Answer to Question #132652 in Molecular Physics | Thermodynamics for Jeevan kumar

According to the first law of thermodynamics, "Q-W = \\Delta U". The work done during the isobaric process (the pressure is const, P =400 kPa) is

"W = \\int PdV = P(V_2 - V_1) =3500 \\cdot 10^3" J.

We cannot consider this steam as ideal gas, because for such temperature (which definitely becomes much higher after the work 3500 kJ is done) the molecules of gas begin unavoidably interact. The is no really good model that could describe real gases, instead there are a lot of experimental data.

The mass before and after remains unchanged. Using the steam tables, this is expressed as

"m = \\frac{V_1}{v_1}= \\frac{2}{0.5342} = 3.744 \\; kg."

The volume "V_2" is written as "V_2=mv_2 = 3.744 v_2" . The first law of thermodynamics is then, finding "u_1", internal energy per mass unit, from the steam tables,

"3500 - (400) (3.744v_2-2)=(u_2 - 2647) \\cdot(3.744)"

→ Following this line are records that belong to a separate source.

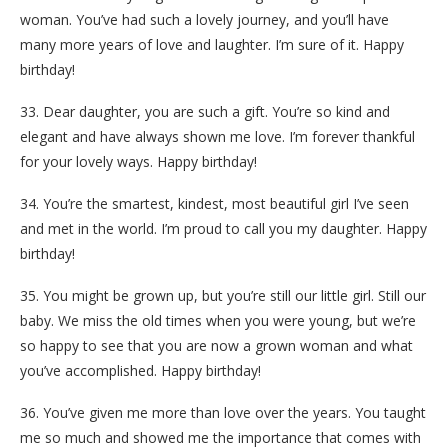
woman. You’ve had such a lovely journey, and you’ll have
many more years of love and laughter. I’m sure of it. Happy
birthday!
33. Dear daughter, you are such a gift. You’re so kind and
elegant and have always shown me love. I’m forever thankful
for your lovely ways. Happy birthday!
34. You’re the smartest, kindest, most beautiful girl I’ve seen
and met in the world. I’m proud to call you my daughter. Happy
birthday!
35. You might be grown up, but you’re still our little girl. Still our
baby. We miss the old times when you were young, but we’re
so happy to see that you are now a grown woman and what
you’ve accomplished. Happy birthday!
36. You’ve given me more than love over the years. You taught
me so much and showed me the importance that comes with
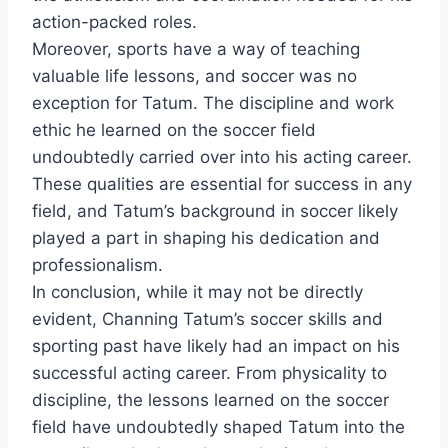
action-packed roles.
Moreover, sports have a way of teaching
valuable life lessons, and soccer was no
exception for Tatum. The discipline and work
ethic he learned on the soccer field
undoubtedly carried over into his acting career.
These qualities are essential for success in any
field, and Tatum’s background in soccer likely
played a part in shaping his dedication and
professionalism.
In conclusion, while it may not be directly
evident, Channing Tatum’s soccer skills and
sporting past have likely had an impact on his
successful acting career. From physicality to
discipline, the lessons learned on the soccer
field have undoubtedly shaped Tatum into the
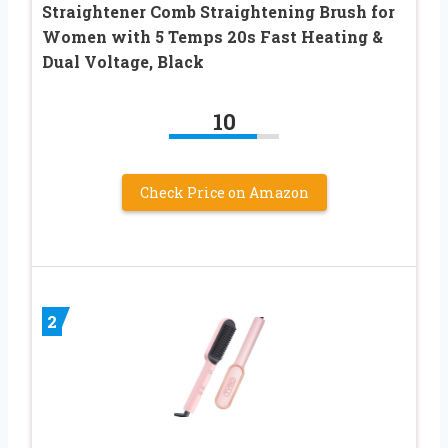
Straightener Comb Straightening Brush for
Women with 5 Temps 20s Fast Heating &
Dual Voltage, Black
10
Check Price on Amazon
2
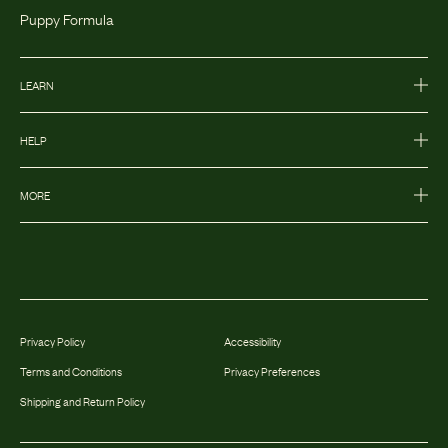
Puppy Formula
LEARN
HELP
MORE
Privacy Policy
Accessibility
Terms and Conditions
Privacy Preferences
Shipping and Return Policy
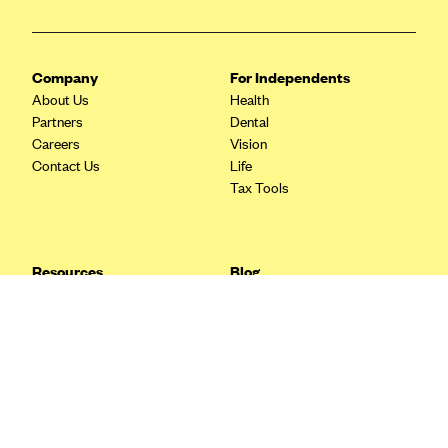
Blue Cross Blue Shield Idaho
Blue Cross Blue Shield of Illinois
Company
For Independents
BlueCross BlueShield Kansas
About Us
Health
Partners
Dental
Blue Cross Blue Shield of Kansas City
Careers
Vision
Blue Cross Blue Shield of Louisiana
Contact Us
Life
Tax Tools
BCBS MA
Blue Cross Blue Shield of Michigan
Blue Cross Blue Shield of Minnesota (Blueplus)
Resources
Blog
BlueCross and BlueShield of Montana
FAQ
What are Quarterly Taxes and
Blog
How Do You Pay Them?
Blue Cross Blue Shield of New Mexico
Tax Guide
Enrolling in Health Insurance
Blue Cross and Blue Shield of North Carolina
Insurance Guide
Made Easy: A Step-by-Step
Other Languages?
Guide to Enroll through Stride
Blue Cross Blue Shield of North Dakota
Top Ten 1099 Self-
Blue Cross Blue Shield of Oklahoma
Employment Tax Deductions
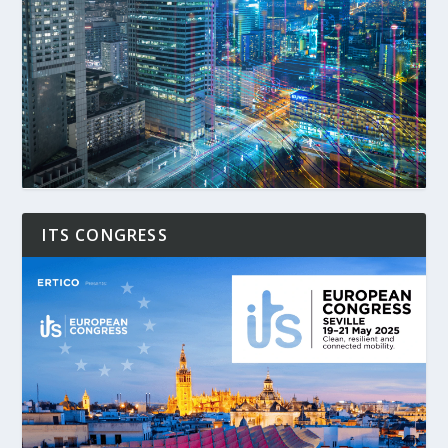
ITS CONGRESS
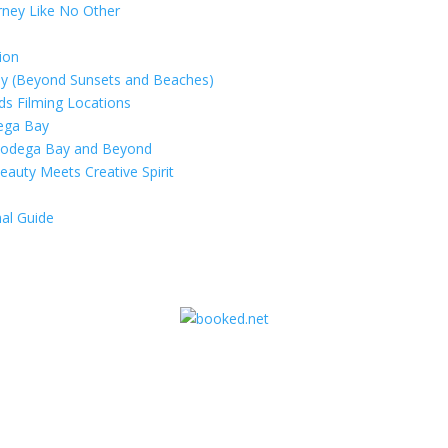
rney Like No Other
ion
ay (Beyond Sunsets and Beaches)
rds Filming Locations
dega Bay
 Bodega Bay and Beyond
eauty Meets Creative Spirit
al Guide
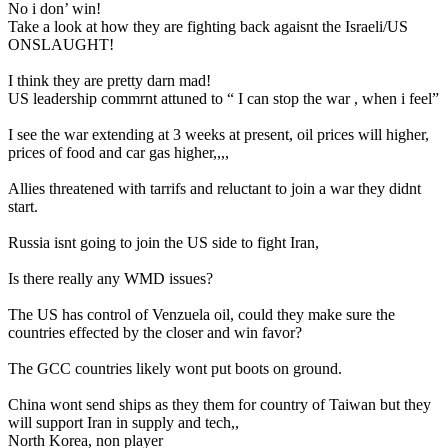
No i don’ win!
Take a look at how they are fighting back agaisnt the Israeli/US
ONSLAUGHT!
I think they are pretty darn mad!
US leadership commrnt attuned to “ I can stop the war , when i feel”
I see the war extending at 3 weeks at present, oil prices will higher,
prices of food and car gas higher,,,,
Allies threatened with tarrifs and reluctant to join a war they didnt
start.
Russia isnt going to join the US side to fight Iran,
Is there really any WMD issues?
The US has control of Venzuela oil, could they make sure the
countries effected by the closer and win favor?
The GCC countries likely wont put boots on ground.
China wont send ships as they them for country of Taiwan but they
will support Iran in supply and tech,,
North Korea, non player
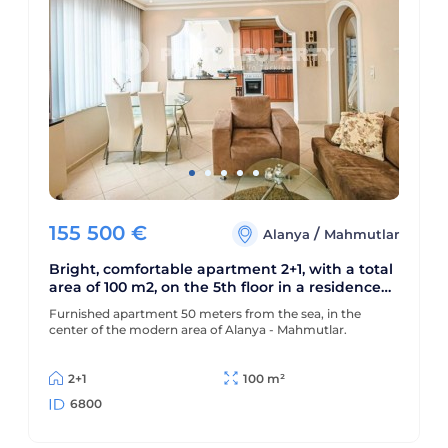
155 500
€
/
Alanya
Mahmutlar
Bright, comfortable apartment 2+1, with a total
area of 100 m2, on the 5th floor in a residence
built in 2010
Furnished apartment 50 meters from the sea, in the
center of the modern area of Alanya - Mahmutlar.
2+1
100 m²
6800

This requires a trial-and-error process. One plan for obtaining a solution is to guess a value for "v_2" and calculate "u_2" from the equation above. If this value checks with the "u_2" from the steam tables at the same temperature, then the guess is the correct one. For example, guess "v_2" = 1.0m 3 /kg. Then the equation gives "u_2" = 3395 kJ/kg. From the steam tables, with P = 0.4 MPa, the "u_2" value allows us to interpolate "T_2" = 654°C and the "v_2" gives "T_2" = 600°C. Therefore, the guess must be revised. Try "v_2" = 1.06 m3/kg. The equation gives "v_2" = 3372 kJ/kg. The tables are interpolated to give "T_2" = 640°C; for "v_2" , "T_2" = 647°C. The actual "v_2" is a little less than 1.06 m3/kg, with the final temperature being approximately "T_2" =644°C.

Answer: "T_2" =640°C